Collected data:
··········

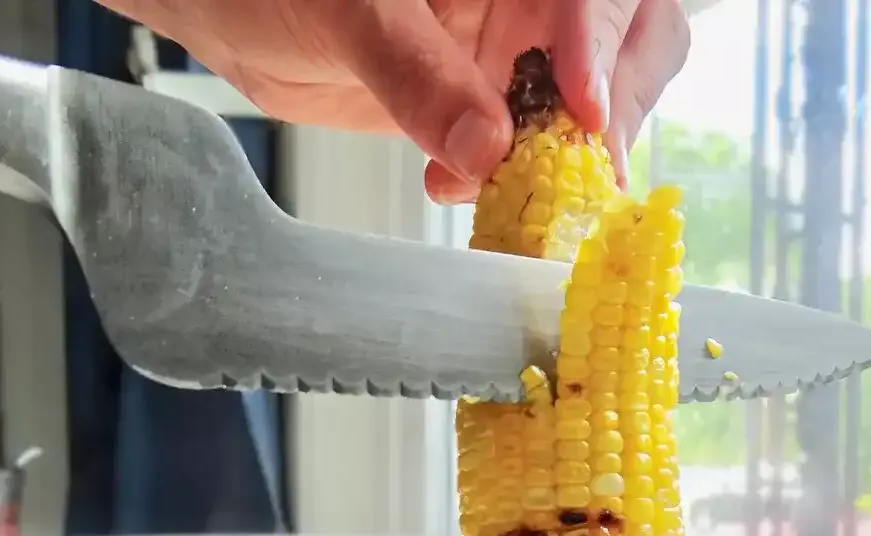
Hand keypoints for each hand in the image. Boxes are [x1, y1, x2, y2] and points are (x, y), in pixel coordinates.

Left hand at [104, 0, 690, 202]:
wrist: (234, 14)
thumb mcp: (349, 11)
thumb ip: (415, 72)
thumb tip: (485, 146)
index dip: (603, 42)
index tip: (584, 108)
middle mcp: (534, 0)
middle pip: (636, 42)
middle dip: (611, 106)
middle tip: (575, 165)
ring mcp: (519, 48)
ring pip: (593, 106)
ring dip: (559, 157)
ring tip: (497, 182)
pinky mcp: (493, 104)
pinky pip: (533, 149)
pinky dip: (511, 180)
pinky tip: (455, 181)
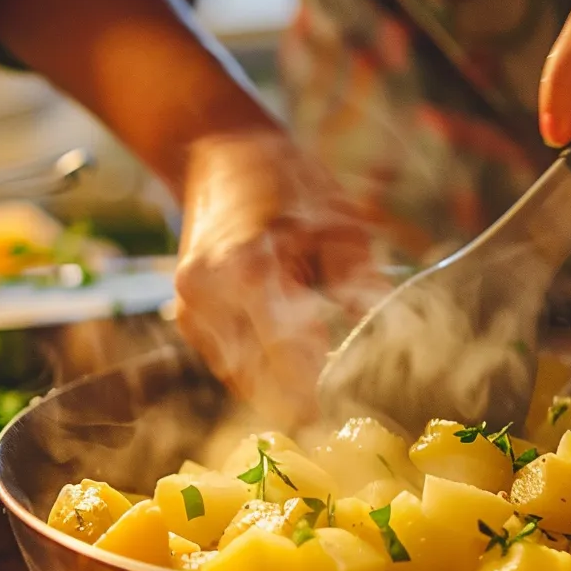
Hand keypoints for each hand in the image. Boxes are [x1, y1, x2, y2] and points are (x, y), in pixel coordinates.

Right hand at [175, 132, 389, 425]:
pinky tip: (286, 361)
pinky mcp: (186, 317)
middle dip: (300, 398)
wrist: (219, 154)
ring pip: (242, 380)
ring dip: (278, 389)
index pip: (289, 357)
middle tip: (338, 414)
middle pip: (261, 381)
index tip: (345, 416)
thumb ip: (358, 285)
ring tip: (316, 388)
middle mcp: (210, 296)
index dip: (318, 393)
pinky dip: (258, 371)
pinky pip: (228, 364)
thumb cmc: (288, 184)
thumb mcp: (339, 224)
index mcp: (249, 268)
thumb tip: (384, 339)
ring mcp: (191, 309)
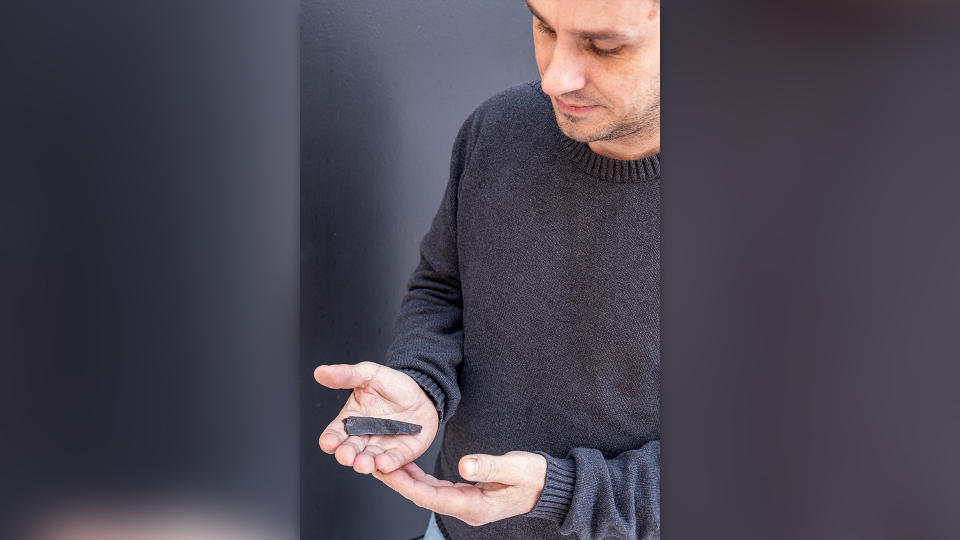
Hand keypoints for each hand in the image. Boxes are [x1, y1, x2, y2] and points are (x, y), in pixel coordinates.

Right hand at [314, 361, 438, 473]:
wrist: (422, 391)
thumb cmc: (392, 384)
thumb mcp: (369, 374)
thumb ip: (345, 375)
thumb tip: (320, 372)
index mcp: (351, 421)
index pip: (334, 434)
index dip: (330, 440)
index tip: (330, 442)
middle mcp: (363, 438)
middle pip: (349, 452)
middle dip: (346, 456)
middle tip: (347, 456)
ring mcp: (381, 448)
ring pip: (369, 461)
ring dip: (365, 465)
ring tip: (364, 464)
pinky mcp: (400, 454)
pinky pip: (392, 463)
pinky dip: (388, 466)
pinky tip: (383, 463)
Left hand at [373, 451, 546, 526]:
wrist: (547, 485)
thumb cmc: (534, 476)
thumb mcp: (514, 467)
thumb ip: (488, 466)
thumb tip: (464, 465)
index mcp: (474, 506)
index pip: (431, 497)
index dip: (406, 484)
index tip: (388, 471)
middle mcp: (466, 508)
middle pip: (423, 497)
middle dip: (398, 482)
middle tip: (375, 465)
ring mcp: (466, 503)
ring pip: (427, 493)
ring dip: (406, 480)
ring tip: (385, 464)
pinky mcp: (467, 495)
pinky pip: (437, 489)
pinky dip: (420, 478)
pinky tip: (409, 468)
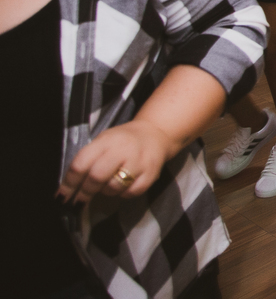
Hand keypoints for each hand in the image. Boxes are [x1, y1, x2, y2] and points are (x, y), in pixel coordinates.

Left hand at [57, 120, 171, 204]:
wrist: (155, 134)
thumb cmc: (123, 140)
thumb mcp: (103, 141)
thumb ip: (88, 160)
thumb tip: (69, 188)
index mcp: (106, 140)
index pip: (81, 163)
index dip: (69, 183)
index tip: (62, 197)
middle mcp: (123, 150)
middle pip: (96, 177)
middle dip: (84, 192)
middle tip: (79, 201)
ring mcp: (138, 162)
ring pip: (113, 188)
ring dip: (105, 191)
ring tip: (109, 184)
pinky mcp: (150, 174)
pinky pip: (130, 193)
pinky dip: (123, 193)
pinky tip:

··········

■ ACTIVITY:
The copy you write out must match the entries word for word, minus their pictures.

■ WRITTEN SOLUTION:
Hand keypoints for each hand in the image. Boxes are [x1, y1, x2, y2] and points are (x, y), in pixel coordinates.

Left hand at [104, 0, 690, 202]:
wrist: (234, 14)
thumb mcp: (349, 11)
thumb ip: (415, 72)
thumb tip: (485, 146)
index dip: (603, 42)
index tip: (584, 108)
middle mcp: (534, 0)
middle pip: (636, 42)
middle dip: (611, 106)
middle tip: (575, 165)
ring mcp: (519, 48)
ring pip: (593, 106)
ring dip: (559, 157)
ring tip: (497, 182)
pinky mcp: (493, 104)
pinky pip: (533, 149)
pinky dip: (511, 180)
pinky tip: (455, 181)
Hand keypoints for each hand in the image. Boxes are [x1, y1, x2, y2] and points are (x, y), in pixel coordinates.

Right hand at [175, 132, 389, 425]:
pinky tip: (286, 361)
pinky mcp: (186, 317)
middle dip: (300, 398)
wrist: (219, 154)
ring pip: (242, 380)
ring dip: (278, 389)
index pip: (289, 357)
middle tip: (338, 414)
middle pip: (261, 381)
index tip: (345, 416)
thumb ip: (358, 285)
ring tip: (316, 388)
middle mcp: (210, 296)
index dip: (318, 393)
pinky dip: (258, 371)
pinky pip: (228, 364)
thumb cmc: (288, 184)
thumb mcp: (339, 224)
index mcp: (249, 268)
thumb tip: (384, 339)
ring mcp: (191, 309)
Hand keypoints for each hand in the image. Boxes are [x1, y1, x2, y2] and points are (x, y), in pixel coordinates.

Right hand at [314, 361, 438, 473]:
wrist: (422, 391)
thumb cmc: (392, 384)
thumb mcp: (369, 374)
thumb ip: (345, 375)
thumb tip: (320, 372)
index mcp: (351, 421)
index pip: (334, 434)
index dip: (330, 440)
index tip: (330, 442)
middle mcp: (363, 438)
middle pip: (349, 452)
middle dip: (346, 456)
middle tip: (347, 456)
ring mcp: (381, 448)
ring pip: (369, 461)
ring dip: (365, 465)
ring tip: (364, 464)
pinky mcp: (400, 454)
pinky pip: (392, 463)
pinky dip: (388, 466)
pinky tip: (383, 463)
Left hand at [373, 451, 546, 526]:
wrist: (547, 485)
thumb cmc: (534, 476)
thumb mcp: (514, 467)
thumb ip: (488, 466)
thumb tip: (464, 465)
index mcp: (474, 506)
index pip: (431, 497)
index dip: (406, 484)
index tip: (388, 471)
middle mcp: (466, 508)
middle pip: (423, 497)
middle dip: (398, 482)
middle tip: (375, 465)
ring mcp: (466, 503)
ring pip: (427, 493)
ring dip: (406, 480)
ring tip: (385, 464)
pinky mcp: (467, 495)
pinky pip: (437, 489)
pinky dip: (420, 478)
pinky tip: (409, 468)
Hand keypoints for each hand in the image. Boxes are [x1, y1, x2, y2] and points are (x, y), in pixel coordinates.

Left hand at [57, 120, 171, 204]:
wrist: (155, 134)
thumb cmc: (123, 140)
thumb mcp: (103, 141)
thumb ip: (88, 160)
thumb tip: (69, 188)
index mcp: (106, 140)
index pip: (81, 163)
index dip: (69, 183)
index tip: (62, 197)
middle mcp: (123, 150)
middle pip: (96, 177)
middle dip: (84, 192)
middle tip: (79, 201)
ring mcp: (138, 162)
ring pip: (113, 188)
ring dip: (105, 191)
ring tip: (109, 184)
pinky mcp: (150, 174)
pinky pip: (130, 193)
pinky dip: (123, 193)
pinky tip:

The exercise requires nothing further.